Disclaimer

The content of this blog is my personal opinion only. Although I am an employee - currently of Nvidia, in the past of other companies such as Iagination Technologies, MIPS, Intellectual Ventures, Intel, AMD, Motorola, and Gould - I reveal this only so that the reader may account for any possible bias I may have towards my employer's products. The statements I make here in no way represent my employer's position, nor am I authorized to speak on behalf of my employer. In fact, this posting may not even represent my personal opinion, since occasionally I play devil's advocate.

See http://docs.google.com/View?id=dcxddbtr_23cg5thdfj for photo credits.

Wednesday, March 19, 2008

More Toshiba TabletPC woes

Monday, sitting at my desk, programing with Rajeev, I powered on my Toshiba. Hallelujah!!! The beeping problem occurred - Rajeev is my witness. Now I have two witnesses, my wife and Rajeev.

I even managed to video the password dialog box behavior: as if a key were stuck. Select all, empty, and it keeps being pressed. (Unfortunately, I just disabled the phone that has the video recorded - now I'm not sure how to transfer the video. Ah, maybe I can switch SIM cards.)

The beeping was at a low frequency - say 2 per second. When I opened windows, such as the password dialog box, the frequency increased - say 4 per second. (These estimates are approximate and relative, not accurate and absolute.)

After beeping for 5 minutes or so - during which I video'ed the effect, and clicked around - eventually it stopped all on its own.
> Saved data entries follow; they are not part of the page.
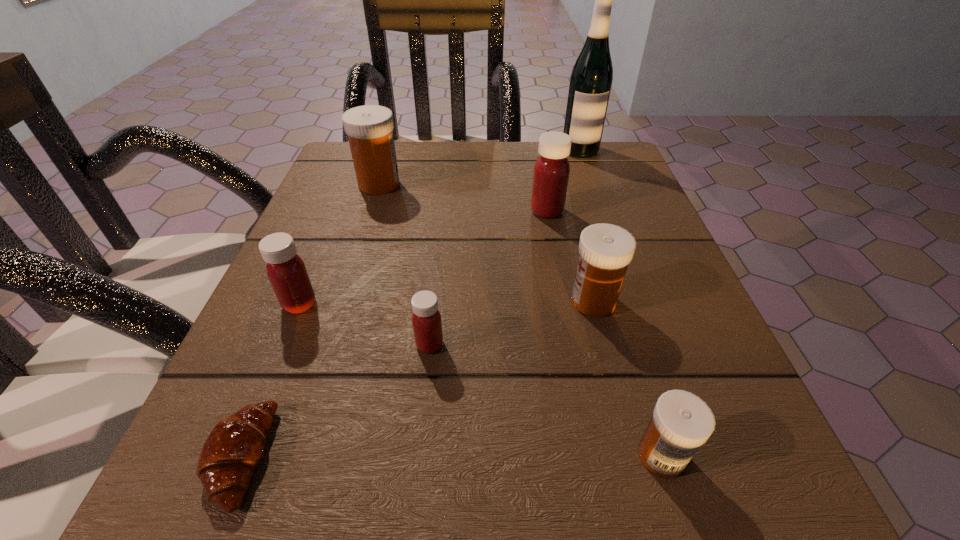
This screenshot has width=960, height=540. Identify the location of the tallest object. (591, 78).

Image resolution: width=960 pixels, height=540 pixels. I want to click on the farthest object, so click(591, 78).

Where is `the farthest white medicine`? This screenshot has height=540, width=960. the farthest white medicine is located at coordinates (369, 128).

In order to click on the farthest medicine in this screenshot , I will do `click(369, 128)`.

Where is `the farthest red medicine`? the farthest red medicine is located at coordinates 551,173.

The height and width of the screenshot is (540, 960). I want to click on the rightmost red medicine, so click(x=551, y=173).

Where is `the second farthest white medicine`? This screenshot has width=960, height=540. the second farthest white medicine is located at coordinates (605, 250).

Locate an element on the screen. The image size is (960, 540). the leftmost red medicine is located at coordinates (286, 271).

At what (x,y) coordinates should I click in order to perform the action: click on the second nearest red medicine. Please return your answer as a coordinate pair (x, y). The width and height of the screenshot is (960, 540). Looking at the image, I should click on (286, 271).

You are a GUI agent. You are given a task and a screenshot of the screen. Output one action in this format:
    pyautogui.click(x=<x>, y=<y>)
    Task: Click on the fifth farthest medicine
    
    Given the screenshot: What is the action you would take?
    pyautogui.click(x=427, y=324)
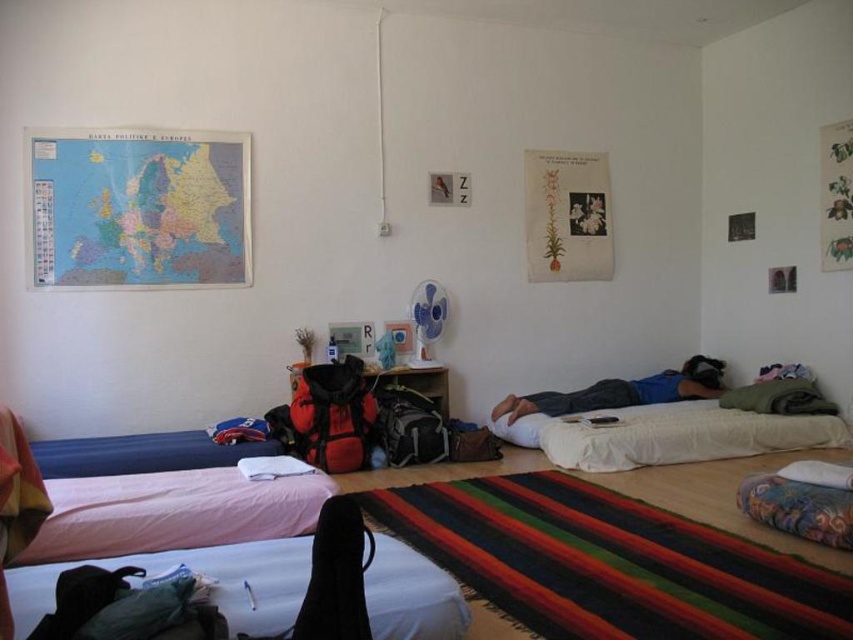
Question: Among these points, which one is nearest to the camera?

Choices:
 (A) (708, 378)
 (B) (782, 422)

Answer: (B)

Question: Can you confirm if white soft bed at lower right is positioned to the left of blue cotton shirt at center?

Choices:
 (A) no
 (B) yes

Answer: (A)

Question: Which of the following is the farthest from the observer?

Choices:
 (A) blue cotton shirt at center
 (B) white soft bed at lower right

Answer: (A)

Question: Which point is farther from the camera taking this photo?

Choices:
 (A) (601, 388)
 (B) (215, 564)

Answer: (A)

Question: Can you confirm if white soft bed at lower right is positioned to the left of blue cotton shirt at center?

Choices:
 (A) yes
 (B) no

Answer: (B)

Question: Is pink fabric bed at lower left smaller than white soft bed at lower right?

Choices:
 (A) yes
 (B) no

Answer: (B)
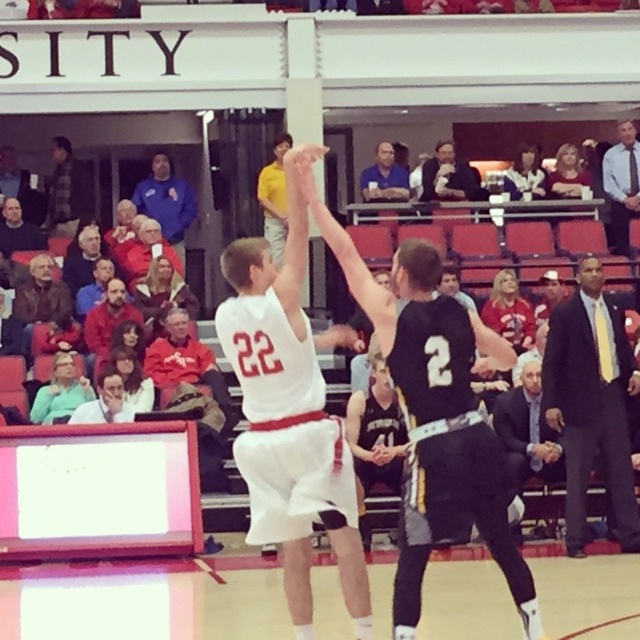
You are a photographer at the gymnasium and want to capture a photo of both the dark suit at right and the yellow shirt at center. Which object should you adjust your camera focus to first to ensure both are in frame?

The dark suit at right is wider than the yellow shirt at center, so you should adjust your camera focus to include the dark suit at right first as it requires more space in the frame.

You are a spectator in the gymnasium and want to take a photo of the two points marked in the image. Which point, point [422,406] or point [602,440], will appear larger in your photo?

Point [422,406] will appear larger in the photo because it is closer to the viewer than point [602,440].

You are a photographer standing in the gymnasium. You need to take a photo of the dark suit at right and the yellow shirt at center. Which one should you focus on first if you want to capture both in the same frame without moving the camera?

Prior to this episode, the TabletPC had been connected to power but idle and/or in standby for perhaps 4 hours. This is frequently the case: I rarely have the problem when I boot fresh or power on. (Rarely - but I have had it in these circumstances.)

Possible new observation: the problems always start recurring after plugging in to my Toshiba doc. However, once started, they persist, intermittently, even though using my non-dock power supply.

So far NWCS Toshiba support has replaced my keyboard, fan, and motherboard. What's left? Power supply - the frequency shifting according to activity level of PC suggests this could be a problem.

Open Letter to AT&T about Pay-per-Use Charges

I recently purchased an AT&T Tilt, and am happy on this first day. I have requested a voice plan, but no data plan.

I am told that I should ensure that AT&T *not* provision the data plan, to prevent expensive pay per use fees. Apparently certain WM6 applications connect to the data wireless network by default. I have disabled such defaults as much as I know how to do, but I still wish to give AT&T this directive: I do NOT wish to use data, even as pay per use.

I *do* wish to use voice, according to my plan.

I *do* wish to use SMS text messaging.

But I do *not* want to use any data facility - no web browsing, no email access - using AT&T's data wireless network.

AT&T customer support assures me that there is no such pay-per-use data access; but other users tell me there is. I wish to make my desires 100% clear. I will protest such charges if they occur.

I am communicating this to AT&T every way I can imagine:
a) through AT&T's web page based "email"
b) by phone to AT&T customer representatives
c) by paper mail

I am blogging this at http://andyglew.blogspot.com/2008/03/open-letter-to-at-and-pay-per-use.html for reference.

I am also preserving this email on my blog because AT&T's &^&^#!!@!!@@ web based email can only accept 1000 characters. I editted out words to make it fit on AT&T's site, but am providing the full reference here. I suppose this is my new BKM for customer service sites that do not give you enough room to write a full question: fill in their webform, and provide a link to a website where they can see more details. I would not put detals such as account numbers on blogger; I wonder if a sufficiently secure mechanism could be created.